Below are some lines of data. Return all of them as they are.

▶ _SOURCE INFORMATION_:
Segment Open

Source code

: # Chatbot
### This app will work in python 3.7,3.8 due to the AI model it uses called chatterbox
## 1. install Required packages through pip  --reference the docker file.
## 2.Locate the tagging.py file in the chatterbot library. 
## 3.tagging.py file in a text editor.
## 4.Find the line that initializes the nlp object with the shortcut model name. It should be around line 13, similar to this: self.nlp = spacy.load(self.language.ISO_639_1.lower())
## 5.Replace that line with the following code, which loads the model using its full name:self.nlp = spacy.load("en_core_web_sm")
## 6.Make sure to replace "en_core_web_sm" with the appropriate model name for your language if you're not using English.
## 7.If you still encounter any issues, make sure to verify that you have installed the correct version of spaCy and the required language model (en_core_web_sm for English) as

Segment Closed

▶ _WRITTEN ANSWER_:
Source code

: # Chatbot
### This app will work in python 3.7,3.8 due to the AI model it uses called chatterbox
## 1. install Required packages through pip  --reference the docker file.
## 2.Locate the tagging.py file in the chatterbot library. 
## 3.tagging.py file in a text editor.
## 4.Find the line that initializes the nlp object with the shortcut model name. It should be around line 13, similar to this: self.nlp = spacy.load(self.language.ISO_639_1.lower())
## 5.Replace that line with the following code, which loads the model using its full name:self.nlp = spacy.load("en_core_web_sm")
## 6.Make sure to replace "en_core_web_sm" with the appropriate model name for your language if you're not using English.
## 7.If you still encounter any issues, make sure to verify that you have installed the correct version of spaCy and the required language model (en_core_web_sm for English) as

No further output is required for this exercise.